In the code below, we use the case_when()
function to create a new column, sex
, that represents a mapping of the variables we pulled from the ACS to their sex categories. We then employ a familiar group_by() %>% summarize()
method to aggregate our data by Census tract and sex. Notably, the call to summarize()
includes a call to tidycensus’s moe_sum()
function, which will generate a new column that represents the margin of error around the derived sum.
salt_lake_grouped <- salt_lake %>%
mutate(sex = case_when(
str_sub(variable, start = -2) < "26" ~ "Male",
TRUE ~ "Female"
)) %>%
group_by(GEOID, sex) %>%
summarize(sum_est = sum(estimate),
sum_moe = moe_sum(moe, estimate))
GEOID | sex | sum_est | sum_moe |
---|---|---|---|
49035100100 | Female | 165 | 170.72493 |
49035100100 | Male | 64 | 34.43835 |
49035100200 | Female | 170 | 57.26255 |
49035100200 | Male | 128 | 47.51842 |
49035100306 | Female | 155 | 77.48548 |
49035100306 | Male | 136 | 85.53362 |
49035100307 | Female | 207 | 82.03658 |
49035100307 | Male | 110 | 58.89822 |
49035100308 | Female | 157 | 110.97297 |
49035100308 | Male | 91 | 59.97499 |
The margins of error relative to their estimates are now much more reasonable than in the disaggregated data.

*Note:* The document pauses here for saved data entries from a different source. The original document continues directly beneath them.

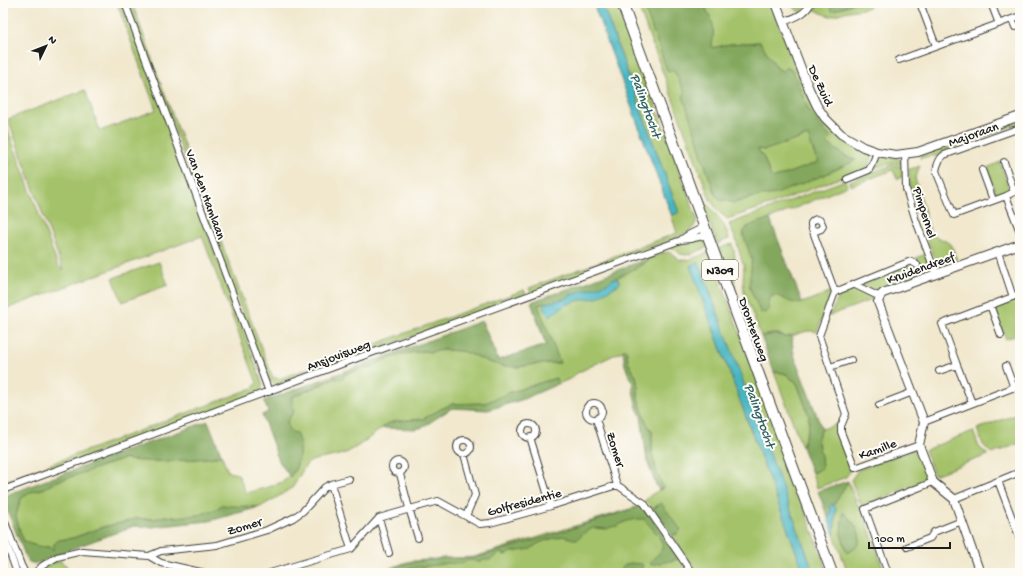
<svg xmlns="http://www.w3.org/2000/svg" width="1023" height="576" font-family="'Gochi Hand',sans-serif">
<rect width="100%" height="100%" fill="#fdfcf7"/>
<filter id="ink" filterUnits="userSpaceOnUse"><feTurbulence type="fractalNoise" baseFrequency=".025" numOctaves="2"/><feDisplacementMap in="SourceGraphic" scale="8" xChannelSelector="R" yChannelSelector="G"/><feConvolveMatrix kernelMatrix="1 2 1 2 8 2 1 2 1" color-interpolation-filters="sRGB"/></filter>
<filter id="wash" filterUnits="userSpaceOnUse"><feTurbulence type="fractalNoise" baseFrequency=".012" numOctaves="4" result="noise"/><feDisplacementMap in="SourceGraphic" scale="16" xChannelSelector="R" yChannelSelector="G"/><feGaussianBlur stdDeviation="0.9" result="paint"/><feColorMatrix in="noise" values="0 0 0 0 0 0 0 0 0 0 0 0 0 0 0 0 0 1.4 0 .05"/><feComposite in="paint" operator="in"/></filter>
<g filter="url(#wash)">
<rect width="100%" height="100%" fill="#f1e8ce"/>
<path fill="#a4c269" stroke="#606f42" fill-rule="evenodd" d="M117 3H123L263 385 260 391 256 394 3 487V482L253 388 257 383 202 236 3 310V117L58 266 63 270 8 119 85 90 100 131 156 110Z
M127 3H132L165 95 271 373 273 377 279 379 524 290 526 294 280 385C273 384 270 382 266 376Z
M602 3H618L697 219C694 232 684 234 673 239L531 293 529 288 677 233 671 214 673 215 678 210Z
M637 3H643L667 69 675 72 685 93 703 160 716 196 721 200 734 203 824 175 856 160 845 156 826 143 831 138 809 112 793 71 788 68 782 71 777 68 760 42 730 44 711 48C713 40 715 30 712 22 710 15 705 10 705 3H770L816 114C833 133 847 149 874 153L867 169 834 180 775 203 727 219 718 211 710 199Z
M789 3H808L803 10 799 12Z
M815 3H828L832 11 855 3H874C866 11 855 9 845 12 840 13 835 16 830 16 824 15 818 11 812 8Z
M1020 118V123L945 151 939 156H931L920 158 922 153Z
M808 136 815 156 819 162 772 179 762 154 760 153 757 149 765 150Z
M878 156 896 158 901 160 902 162 903 165C890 161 885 165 872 169Z
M1000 162 1010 191 997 196 987 168Z
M892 165 902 167V177L897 179 893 170 850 186V181Z
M920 166 915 178 931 234 951 244 958 263 943 269 936 263 916 210 910 188 909 169 914 168Z
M845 180 847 186 770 219 747 227 743 234C746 243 753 254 751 264L769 310C769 306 767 297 773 296 780 293 789 303 796 303 805 304 824 294 832 291L817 332C806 328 797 336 786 337 782 337 781 334 777 334 772 333 766 335 761 336L744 292 743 281 744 264 742 261 736 240 729 224Z
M699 194C709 208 726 221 729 239L717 244Z
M695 239C701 239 706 241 708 247L692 254 685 255 680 254 675 249 669 247Z
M732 244C738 259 733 276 735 293L719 248Z
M666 252 671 253 680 260H688L710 252 828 573H814L699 262 690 266 804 573H697L672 535 677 534 661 503 653 509 645 501C650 494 656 492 663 488L662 484 657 473 652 453V431L647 424 638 398V386L636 376 629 364 626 349 577 373 572 378 558 384 556 378 511 392 485 403 452 404 441 409 423 419 397 421 389 423 361 444 348 452 340 455 314 460 308 463 304 468 293 487 276 498 260 507 248 506 234 507 222 505 216 509 199 515 175 517 165 516 154 519H145L136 518 129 521 103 527 73 538 59 540 53 550 49 547H41L30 544 24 541 20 532 16 516 18 508 22 497 31 492 45 488 55 482 124 459C156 464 190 460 222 456L228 472 238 474 246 493C262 488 289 485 296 468 299 460 299 451 300 443L289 431 287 422 294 411 291 398 345 374 364 368H372L382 361 403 354 423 351 431 352 443 350 461 351 475 356 489 362 518 367 536 364 560 363 538 305 545 303 544 305 550 316 558 310 567 304 580 300 596 298 619 284V280L616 278 643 264 654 256Z
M926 254 930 264 929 274 879 293 859 284 908 265 914 267 919 264 916 258Z
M159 262 168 285 122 302 113 278Z
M851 287 876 298 829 316 842 291Z
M1020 298V334L1006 339 994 308Z
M774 372 784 373 797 383 809 416V426L802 447Z
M1020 413V443L992 454 983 445 977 429Z
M840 423C837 437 845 450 850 464L853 466 846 477 817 488 812 473 822 468 819 446 817 439 822 429Z
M973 431 979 447 988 455 934 475 925 450Z
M914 449 919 454 927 478 923 483 869 503 865 506 861 505 851 480 858 470Z
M848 481 858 506 861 509 863 512 885 573H848L834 535 836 512 834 505ZM843 513 847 553 845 547 841 534Z
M643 505 687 565 677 573H376L410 561 474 557Z
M60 560 62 563 66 565 70 573H44V570L49 565 55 561 57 562Z"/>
<path fill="#83a85d" stroke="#50623c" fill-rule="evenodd" d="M643 3H705C705 10 710 15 712 22 715 31 712 40 712 48L730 44 760 42 777 68 782 71H783L785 68H788L793 71 809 112 831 138 827 143 845 156 856 160 824 175 776 194 749 198 734 203 721 200 716 196 703 160 697 138 683 97 685 93 675 72 667 70ZM808 136 815 156 819 162 772 179 762 154 760 153 758 149 765 150Z
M839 3H855L832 11 830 6Z
M770 219 802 302C801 303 796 303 795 303 782 301 768 283 769 310 767 313 764 313 760 312L749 286 752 260 743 234C746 224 760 222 770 219Z
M654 256C641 266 627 273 613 279 610 280 609 283 606 284 595 288 583 290 573 294 570 295 568 298 565 299 557 302 547 302 538 305L560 363 536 364 518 367 502 366 489 362 475 356 461 351 443 350 431 352 423 351 403 354 382 361 372 368H364L345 374 342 379 335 378 291 397C296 410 294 411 287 422L289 431 296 433 300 443 299 456 295 469 290 477 279 461 262 415 268 412 264 401 482 321 498 360 546 345 531 302 587 282Z
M778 334 784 337 792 336 793 350 796 361 822 429 817 439 821 456 822 468 812 473 802 447 809 426V416L797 383 784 373 774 372 761 336Z
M626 349 629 364 636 376 638 386V398L647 424 652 431V453L657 473 662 484 663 488 659 490 656 485 647 461 641 416 637 408 633 391V383L629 376 625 365 623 351Z
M556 378 558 384 521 400 488 410 452 408 423 427 416 429 382 428 389 423 397 421 423 419 441 409 452 404 485 403 511 392Z
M208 421 222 456C190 460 156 464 124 459L55 482 45 488 31 492 22 498 18 508 16 516 20 532 24 541 30 544 41 547H49L53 550 54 544 59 540 73 538 103 527 129 521 136 518 145 519H154L166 516 175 517 199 515 216 509 222 505C235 507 247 506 260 507L209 521 152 527 134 526 66 551 36 564 29 562 26 558 3 499C8 492 22 490 30 486Z
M848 481 834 505 832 504 829 518H828L818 491Z
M661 503 681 530 677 534 672 535 653 509Z
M641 506 658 528 679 559 651 565 650 562 661 551 663 545 658 535 644 519C635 519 625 520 618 526L611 527 607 529 593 528 584 533 578 539H574L563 536 547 540 537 544 531 549 512 552 505 555 500 553 490 560H484L479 562 470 560 459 564 447 563 437 565 406 569 397 573H385L403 564 422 561 443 558H475L549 536Z
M843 512C856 524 871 543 847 553L841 534Z
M630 563 642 564 643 567 633 573H617L625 565Z"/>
<path fill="#47b5c1" stroke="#32686e" d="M593 3H602L678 210V213L673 215 671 214Z
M699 262 700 265 814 573H804L690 266Z
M616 278 620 282 619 284 596 298 580 300 567 304 558 310 550 316C547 312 543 308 545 303L566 299 571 295 581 291 593 288 608 283 611 280Z
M832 504 834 505 836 508 834 535 828 518H829L831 512 830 506Z"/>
</g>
<g filter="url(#ink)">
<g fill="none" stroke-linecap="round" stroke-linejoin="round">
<defs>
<path id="minor" d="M125 3 269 392
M920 3 936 46
M991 3 999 24
M1012 19 1015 27 1020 26
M783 22C794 18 806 14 811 3
M899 60 1020 16
M1020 128 944 155C940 158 937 165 936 171L954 215 1006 196 1020 189
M905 154 906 189 915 218 936 274
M1004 162 1014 192
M982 170 993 200
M847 179 869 170 874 160 877 152
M1006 196 1020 232
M812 229 816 231 821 229 823 226 821 221C817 218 814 219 811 223V226L835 292
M682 239 688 235 704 227
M998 252 1013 297
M917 265 911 261 835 292 819 336 846 414 841 426V432L855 468 919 445
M853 284 880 297
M990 305 1001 335
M1006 366 1014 388
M830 367 851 360
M939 371 957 365
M972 403 957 365 942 324 1020 294
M586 411a8 8 0 1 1 16 0a8 8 0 1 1-16 0Z
M879 405 913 392
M596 419 617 485
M924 422 1020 385
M522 431a7 7 0 1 1 14 0a7 7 0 1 1-14 0Z
M530 437 551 506
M457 447a7 7 0 1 1 14 0a7 7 0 1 1-14 0Z
M464 454 475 495 466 516
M392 467a6 6 0 1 1 12 0a6 6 0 1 1-12 0Z
M400 474 409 508 418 538
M998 481 1020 539
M331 484 351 549
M3 490 363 356 681 240 690 239 707 235
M954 499 1020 472
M3 517 21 565 24 571
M379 518 389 553
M3 534 17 573
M907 547 930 538 934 532 962 521
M149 556 161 551 217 545 267 530 293 518 303 511 325 487 331 484 349 479
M35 573 42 566 57 557 82 551 149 556 161 563 205 573
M270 573 351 549 379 518 438 501 480 524 490 523 551 506 617 485 644 503 692 573
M888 573 865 509 933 482"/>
<path id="tertiary" d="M776 3 809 89 817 106 825 118 841 134 863 147 877 152 896 155 918 152 1020 116
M980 573 954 499 933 482 919 445 924 422 878 302 881 295 883 293 1020 244"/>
<path id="primary" d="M622 3 832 573"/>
</defs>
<use href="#minor" stroke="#3c3b37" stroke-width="8"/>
<use href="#tertiary" stroke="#3c3b37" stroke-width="10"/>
<use href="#primary" stroke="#3c3b37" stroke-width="12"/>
<use href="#minor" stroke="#fff" stroke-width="6"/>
<use href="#tertiary" stroke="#fff" stroke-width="8"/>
<use href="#primary" stroke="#fff" stroke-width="10"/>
</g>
</g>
<g text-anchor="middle" stroke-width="4" stroke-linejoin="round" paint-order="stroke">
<rect fill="#fdfcf7" stroke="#605f5e" stroke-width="1" x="702" y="260" width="36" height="20" rx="3"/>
<g font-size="12" font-weight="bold" fill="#1c1c1c">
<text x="720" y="274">N309</text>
</g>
<g font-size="13" fill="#1c1c1c" stroke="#fdfcf7">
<text transform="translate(822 85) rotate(65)" y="5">De Zuid</text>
<text transform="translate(973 133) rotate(-19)" y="5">Majoraan</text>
<text transform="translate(207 194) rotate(70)" y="5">Van den Hamlaan</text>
<text transform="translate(926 212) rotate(73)" y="5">Pimpernel</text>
<text transform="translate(920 267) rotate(-20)" y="5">Kruidendreef</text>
<text transform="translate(755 329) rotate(70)" y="5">Dronterweg</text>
<text transform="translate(338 354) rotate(-21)" y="5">Ansjovisweg</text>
<text transform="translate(877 448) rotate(-20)" y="5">Kamille</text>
<text transform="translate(617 449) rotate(72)" y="5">Zomer</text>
<text transform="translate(524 501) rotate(-15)" y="5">Golfresidentie</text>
<text transform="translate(244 525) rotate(-17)" y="5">Zomer</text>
</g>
<g font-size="14" font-style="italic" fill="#2f6166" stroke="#fdfcf7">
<text transform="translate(647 105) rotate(70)" y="5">Palingtocht</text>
<text transform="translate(761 415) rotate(70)" y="5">Palingtocht</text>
</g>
</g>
<rect width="1023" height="576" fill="none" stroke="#fdfcf7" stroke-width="16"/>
<g transform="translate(46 46) rotate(47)" stroke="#fdfcf7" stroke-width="3" paint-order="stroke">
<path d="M0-3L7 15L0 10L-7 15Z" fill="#1c1c1c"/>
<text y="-6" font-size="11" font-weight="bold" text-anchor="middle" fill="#1c1c1c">N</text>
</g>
<path d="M869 542v6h81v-6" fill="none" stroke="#1c1c1c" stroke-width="2"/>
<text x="875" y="542" font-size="12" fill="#1c1c1c" stroke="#fdfcf7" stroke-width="3" paint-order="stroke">100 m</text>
</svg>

That said, the Census Bureau issues a note of caution (American Community Survey Office 2020):
All derived MOE methods are approximations and users should be cautious in using them. This is because these methods do not consider the correlation or covariance between the basic estimates. They may be overestimates or underestimates of the derived estimate’s standard error depending on whether the two basic estimates are highly correlated in either the positive or negative direction. As a result, the approximated standard error may not match direct calculations of standard errors or calculations obtained through other methods.

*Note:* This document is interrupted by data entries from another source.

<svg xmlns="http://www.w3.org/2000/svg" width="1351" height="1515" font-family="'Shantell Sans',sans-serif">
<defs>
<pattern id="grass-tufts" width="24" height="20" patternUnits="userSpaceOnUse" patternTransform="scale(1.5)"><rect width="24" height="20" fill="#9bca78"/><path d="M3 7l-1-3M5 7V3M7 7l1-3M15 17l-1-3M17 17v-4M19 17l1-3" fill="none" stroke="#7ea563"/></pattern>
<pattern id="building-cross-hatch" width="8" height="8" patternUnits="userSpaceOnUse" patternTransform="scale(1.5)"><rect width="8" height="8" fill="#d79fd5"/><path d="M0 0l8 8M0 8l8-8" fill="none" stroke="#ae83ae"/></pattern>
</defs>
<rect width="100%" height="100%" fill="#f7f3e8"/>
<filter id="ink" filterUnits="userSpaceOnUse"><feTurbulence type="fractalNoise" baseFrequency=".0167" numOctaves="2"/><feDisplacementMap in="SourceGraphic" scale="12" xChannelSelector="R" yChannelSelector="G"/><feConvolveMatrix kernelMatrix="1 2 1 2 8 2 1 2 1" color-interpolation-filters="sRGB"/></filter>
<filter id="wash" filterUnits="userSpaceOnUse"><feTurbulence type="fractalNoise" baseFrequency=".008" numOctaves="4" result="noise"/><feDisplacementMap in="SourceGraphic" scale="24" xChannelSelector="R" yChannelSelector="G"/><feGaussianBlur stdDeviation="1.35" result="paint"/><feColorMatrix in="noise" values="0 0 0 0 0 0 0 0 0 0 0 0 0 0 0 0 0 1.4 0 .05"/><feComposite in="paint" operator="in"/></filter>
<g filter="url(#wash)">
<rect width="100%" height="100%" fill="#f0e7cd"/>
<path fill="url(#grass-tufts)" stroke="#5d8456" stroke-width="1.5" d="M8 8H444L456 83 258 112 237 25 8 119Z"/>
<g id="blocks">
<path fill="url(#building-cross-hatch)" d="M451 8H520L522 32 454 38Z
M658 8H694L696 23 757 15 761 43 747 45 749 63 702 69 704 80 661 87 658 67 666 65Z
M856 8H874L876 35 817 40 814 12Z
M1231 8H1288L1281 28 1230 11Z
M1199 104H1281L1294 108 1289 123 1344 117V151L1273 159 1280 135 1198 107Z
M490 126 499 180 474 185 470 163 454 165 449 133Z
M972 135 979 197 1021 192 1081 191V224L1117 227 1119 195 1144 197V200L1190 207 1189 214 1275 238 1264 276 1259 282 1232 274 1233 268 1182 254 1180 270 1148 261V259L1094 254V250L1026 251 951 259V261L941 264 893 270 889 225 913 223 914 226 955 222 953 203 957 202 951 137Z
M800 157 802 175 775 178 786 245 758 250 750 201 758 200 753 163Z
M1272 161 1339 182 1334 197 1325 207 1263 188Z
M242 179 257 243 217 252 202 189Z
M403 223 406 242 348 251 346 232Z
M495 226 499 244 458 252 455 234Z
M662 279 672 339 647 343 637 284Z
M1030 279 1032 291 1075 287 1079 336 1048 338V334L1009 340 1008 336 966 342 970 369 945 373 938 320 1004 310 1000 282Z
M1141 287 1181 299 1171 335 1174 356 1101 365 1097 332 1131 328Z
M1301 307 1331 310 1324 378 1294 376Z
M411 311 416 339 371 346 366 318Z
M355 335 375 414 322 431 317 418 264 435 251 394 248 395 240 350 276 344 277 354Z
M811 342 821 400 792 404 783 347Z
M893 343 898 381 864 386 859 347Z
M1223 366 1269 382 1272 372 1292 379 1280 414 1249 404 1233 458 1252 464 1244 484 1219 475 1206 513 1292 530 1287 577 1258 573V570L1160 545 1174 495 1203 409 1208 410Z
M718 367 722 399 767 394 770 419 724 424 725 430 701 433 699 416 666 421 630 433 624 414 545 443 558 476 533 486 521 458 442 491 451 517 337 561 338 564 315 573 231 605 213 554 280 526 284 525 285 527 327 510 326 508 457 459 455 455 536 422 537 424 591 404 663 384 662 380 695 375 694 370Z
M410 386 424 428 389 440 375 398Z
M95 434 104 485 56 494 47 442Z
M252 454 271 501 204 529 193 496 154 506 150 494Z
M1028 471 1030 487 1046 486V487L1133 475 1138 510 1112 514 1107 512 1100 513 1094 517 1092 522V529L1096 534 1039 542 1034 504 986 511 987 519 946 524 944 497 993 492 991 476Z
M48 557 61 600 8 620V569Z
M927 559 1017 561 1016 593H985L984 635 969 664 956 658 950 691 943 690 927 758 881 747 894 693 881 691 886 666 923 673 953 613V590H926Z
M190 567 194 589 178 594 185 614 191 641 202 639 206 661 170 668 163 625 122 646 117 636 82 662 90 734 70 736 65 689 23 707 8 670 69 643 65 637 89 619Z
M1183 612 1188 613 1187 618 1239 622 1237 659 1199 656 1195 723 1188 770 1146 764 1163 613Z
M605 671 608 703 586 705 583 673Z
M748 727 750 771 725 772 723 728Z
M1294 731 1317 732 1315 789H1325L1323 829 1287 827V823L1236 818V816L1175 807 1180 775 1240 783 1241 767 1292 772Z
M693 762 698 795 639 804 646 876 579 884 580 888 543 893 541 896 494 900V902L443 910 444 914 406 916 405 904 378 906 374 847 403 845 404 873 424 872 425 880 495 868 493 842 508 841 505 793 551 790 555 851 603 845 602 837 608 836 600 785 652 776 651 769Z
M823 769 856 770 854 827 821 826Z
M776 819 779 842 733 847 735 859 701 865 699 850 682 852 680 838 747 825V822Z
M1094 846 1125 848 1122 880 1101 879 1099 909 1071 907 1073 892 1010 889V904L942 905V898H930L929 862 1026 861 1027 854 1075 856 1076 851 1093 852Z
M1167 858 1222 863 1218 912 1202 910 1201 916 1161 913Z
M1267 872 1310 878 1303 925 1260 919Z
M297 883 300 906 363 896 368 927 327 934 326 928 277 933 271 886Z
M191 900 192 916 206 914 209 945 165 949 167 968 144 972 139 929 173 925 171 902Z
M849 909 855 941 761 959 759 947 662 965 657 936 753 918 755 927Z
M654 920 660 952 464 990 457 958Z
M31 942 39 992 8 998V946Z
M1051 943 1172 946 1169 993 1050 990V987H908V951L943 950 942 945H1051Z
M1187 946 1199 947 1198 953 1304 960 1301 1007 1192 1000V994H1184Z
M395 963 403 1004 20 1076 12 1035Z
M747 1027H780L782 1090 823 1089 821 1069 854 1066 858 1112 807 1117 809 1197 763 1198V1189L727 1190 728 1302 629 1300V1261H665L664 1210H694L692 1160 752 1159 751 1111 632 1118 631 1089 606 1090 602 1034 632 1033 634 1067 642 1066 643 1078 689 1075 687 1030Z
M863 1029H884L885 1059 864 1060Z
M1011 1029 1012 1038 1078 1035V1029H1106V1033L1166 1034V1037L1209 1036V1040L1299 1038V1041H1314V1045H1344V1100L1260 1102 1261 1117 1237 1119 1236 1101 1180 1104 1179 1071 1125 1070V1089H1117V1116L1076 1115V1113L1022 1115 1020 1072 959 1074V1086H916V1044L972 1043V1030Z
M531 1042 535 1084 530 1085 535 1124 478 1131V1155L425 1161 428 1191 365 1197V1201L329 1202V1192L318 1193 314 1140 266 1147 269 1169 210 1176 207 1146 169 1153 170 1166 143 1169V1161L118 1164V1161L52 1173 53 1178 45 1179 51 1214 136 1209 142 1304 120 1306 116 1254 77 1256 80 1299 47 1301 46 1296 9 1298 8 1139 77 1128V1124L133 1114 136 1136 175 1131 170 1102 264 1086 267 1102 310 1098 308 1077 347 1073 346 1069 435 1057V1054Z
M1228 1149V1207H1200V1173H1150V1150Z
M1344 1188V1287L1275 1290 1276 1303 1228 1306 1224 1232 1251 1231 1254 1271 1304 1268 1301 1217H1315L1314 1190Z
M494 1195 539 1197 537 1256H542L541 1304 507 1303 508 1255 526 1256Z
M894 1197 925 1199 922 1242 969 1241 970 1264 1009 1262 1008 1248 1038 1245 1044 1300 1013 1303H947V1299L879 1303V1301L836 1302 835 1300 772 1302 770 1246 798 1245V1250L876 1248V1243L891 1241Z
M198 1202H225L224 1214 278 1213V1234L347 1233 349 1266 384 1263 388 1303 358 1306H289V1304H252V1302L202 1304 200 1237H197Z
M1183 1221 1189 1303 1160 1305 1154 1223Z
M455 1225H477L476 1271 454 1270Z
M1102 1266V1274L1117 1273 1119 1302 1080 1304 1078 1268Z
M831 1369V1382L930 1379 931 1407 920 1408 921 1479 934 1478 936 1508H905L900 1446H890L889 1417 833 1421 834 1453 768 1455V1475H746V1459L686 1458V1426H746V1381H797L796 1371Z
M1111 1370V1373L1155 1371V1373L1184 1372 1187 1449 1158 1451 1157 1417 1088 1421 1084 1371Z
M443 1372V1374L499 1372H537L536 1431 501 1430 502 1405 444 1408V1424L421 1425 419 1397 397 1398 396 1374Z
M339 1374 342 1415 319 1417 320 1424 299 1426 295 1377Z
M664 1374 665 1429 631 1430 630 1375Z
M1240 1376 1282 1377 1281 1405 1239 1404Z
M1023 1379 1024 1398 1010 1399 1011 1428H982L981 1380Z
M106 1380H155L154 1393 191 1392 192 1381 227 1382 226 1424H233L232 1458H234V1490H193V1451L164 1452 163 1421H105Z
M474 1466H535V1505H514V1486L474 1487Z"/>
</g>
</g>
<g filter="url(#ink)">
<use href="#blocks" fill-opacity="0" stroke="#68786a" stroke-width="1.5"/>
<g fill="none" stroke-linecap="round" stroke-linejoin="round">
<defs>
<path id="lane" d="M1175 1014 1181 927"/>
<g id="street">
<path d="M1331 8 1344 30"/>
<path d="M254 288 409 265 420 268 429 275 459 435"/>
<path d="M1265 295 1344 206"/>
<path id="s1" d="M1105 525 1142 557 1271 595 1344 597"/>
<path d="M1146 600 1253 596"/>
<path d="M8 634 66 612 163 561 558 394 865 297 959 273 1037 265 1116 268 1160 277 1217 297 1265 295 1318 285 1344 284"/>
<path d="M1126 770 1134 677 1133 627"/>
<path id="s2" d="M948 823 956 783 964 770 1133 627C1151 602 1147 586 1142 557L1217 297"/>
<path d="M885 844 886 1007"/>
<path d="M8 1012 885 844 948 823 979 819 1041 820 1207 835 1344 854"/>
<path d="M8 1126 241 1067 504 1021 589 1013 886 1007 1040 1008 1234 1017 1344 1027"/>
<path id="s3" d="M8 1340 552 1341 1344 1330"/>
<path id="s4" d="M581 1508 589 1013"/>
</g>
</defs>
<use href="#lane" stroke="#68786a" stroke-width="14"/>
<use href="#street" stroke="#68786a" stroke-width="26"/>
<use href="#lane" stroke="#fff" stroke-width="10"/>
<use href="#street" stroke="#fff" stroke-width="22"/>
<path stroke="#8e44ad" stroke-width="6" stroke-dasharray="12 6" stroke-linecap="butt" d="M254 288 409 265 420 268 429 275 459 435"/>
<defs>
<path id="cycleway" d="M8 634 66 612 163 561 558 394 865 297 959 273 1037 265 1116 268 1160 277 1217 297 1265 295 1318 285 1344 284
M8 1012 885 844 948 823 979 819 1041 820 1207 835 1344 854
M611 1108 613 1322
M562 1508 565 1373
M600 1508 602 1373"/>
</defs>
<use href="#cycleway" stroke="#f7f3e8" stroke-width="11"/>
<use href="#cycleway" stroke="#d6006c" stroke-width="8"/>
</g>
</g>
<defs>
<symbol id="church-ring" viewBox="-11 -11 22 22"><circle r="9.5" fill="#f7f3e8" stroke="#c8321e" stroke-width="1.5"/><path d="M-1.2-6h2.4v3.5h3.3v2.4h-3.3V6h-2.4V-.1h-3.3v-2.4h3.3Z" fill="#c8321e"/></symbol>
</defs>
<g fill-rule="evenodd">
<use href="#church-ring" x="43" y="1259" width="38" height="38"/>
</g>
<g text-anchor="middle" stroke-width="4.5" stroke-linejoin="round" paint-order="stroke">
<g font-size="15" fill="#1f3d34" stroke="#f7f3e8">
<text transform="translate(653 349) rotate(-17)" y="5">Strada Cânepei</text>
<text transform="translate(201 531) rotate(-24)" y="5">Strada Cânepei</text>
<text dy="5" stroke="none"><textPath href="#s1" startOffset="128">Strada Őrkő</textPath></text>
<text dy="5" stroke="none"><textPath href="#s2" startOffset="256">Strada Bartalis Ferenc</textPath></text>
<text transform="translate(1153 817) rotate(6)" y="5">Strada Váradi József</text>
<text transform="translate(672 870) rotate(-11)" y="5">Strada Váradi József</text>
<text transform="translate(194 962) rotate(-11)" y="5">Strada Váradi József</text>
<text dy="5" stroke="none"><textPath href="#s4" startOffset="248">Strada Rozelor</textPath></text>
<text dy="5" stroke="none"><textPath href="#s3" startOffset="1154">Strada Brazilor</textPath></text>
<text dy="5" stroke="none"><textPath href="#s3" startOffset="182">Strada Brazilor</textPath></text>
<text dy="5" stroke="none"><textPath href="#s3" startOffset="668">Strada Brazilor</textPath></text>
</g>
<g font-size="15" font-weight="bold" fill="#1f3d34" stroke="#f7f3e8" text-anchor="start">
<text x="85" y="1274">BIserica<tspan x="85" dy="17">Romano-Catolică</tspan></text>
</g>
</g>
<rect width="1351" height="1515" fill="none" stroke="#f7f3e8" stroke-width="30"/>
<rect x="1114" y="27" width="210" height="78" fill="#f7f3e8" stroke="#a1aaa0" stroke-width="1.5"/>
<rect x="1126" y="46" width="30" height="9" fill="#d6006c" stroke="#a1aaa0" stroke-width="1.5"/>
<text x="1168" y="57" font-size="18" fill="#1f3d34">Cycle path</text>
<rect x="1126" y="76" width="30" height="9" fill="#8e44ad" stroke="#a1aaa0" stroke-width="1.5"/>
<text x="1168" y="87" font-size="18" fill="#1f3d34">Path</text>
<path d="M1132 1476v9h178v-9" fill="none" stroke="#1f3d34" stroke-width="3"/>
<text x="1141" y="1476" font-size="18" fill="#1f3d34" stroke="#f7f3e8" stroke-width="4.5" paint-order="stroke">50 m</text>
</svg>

This means that your “best bet” is to first search the ACS tables to see if your data are found in aggregated form elsewhere before doing the aggregation and MOE estimation yourself. In many cases, you’ll find aggregated information in the ACS combined tables, Data Profile, or Subject Tables that will include pre-computed margins of error for you.
3.6 Exercises
-
The ACS Data Profile includes a number of pre-computed percentages which can reduce your data wrangling time. The variable in the 2015-2019 ACS for “percent of the population age 25 and up with a bachelor’s degree” is
DP02_0068P
. For a state of your choosing, use this variable to determine:The county with the highest percentage in the state;
The county with the lowest percentage in the state;
The median value for counties in your chosen state.